Problem: Output the entries word for word. Omit images.

══════════════════════════════

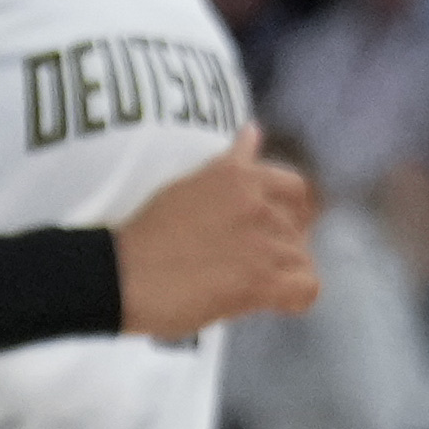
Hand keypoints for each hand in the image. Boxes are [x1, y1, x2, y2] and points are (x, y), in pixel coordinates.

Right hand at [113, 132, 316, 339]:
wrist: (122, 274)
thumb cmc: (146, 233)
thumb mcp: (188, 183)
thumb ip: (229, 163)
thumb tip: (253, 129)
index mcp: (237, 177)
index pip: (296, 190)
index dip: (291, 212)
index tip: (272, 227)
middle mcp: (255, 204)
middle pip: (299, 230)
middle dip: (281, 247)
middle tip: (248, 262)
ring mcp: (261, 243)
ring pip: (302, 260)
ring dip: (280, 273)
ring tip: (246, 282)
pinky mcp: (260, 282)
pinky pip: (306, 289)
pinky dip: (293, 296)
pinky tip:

══════════════════════════════

Result of the task:
Hand keypoints for each hand in the image. Boxes are [x1, y1, x2, y2] and points are (x, y), in pixel coordinates.

Right hand at [113, 132, 316, 339]:
wrist: (122, 274)
thumb cmc: (146, 233)
thumb mcp: (188, 183)
thumb ip: (229, 163)
thumb tip: (253, 129)
index mcp: (237, 177)
index pip: (296, 190)
index dip: (291, 212)
index tip: (272, 227)
middle mcp: (255, 204)
middle pip: (299, 230)
middle dip: (281, 247)
middle tip: (248, 262)
ring mcp: (261, 243)
ring pip: (302, 260)
ring dip: (280, 273)
ring tip: (246, 282)
pinky mcp: (260, 282)
pinky pip: (306, 289)
pinky dip: (293, 296)
pinky tip:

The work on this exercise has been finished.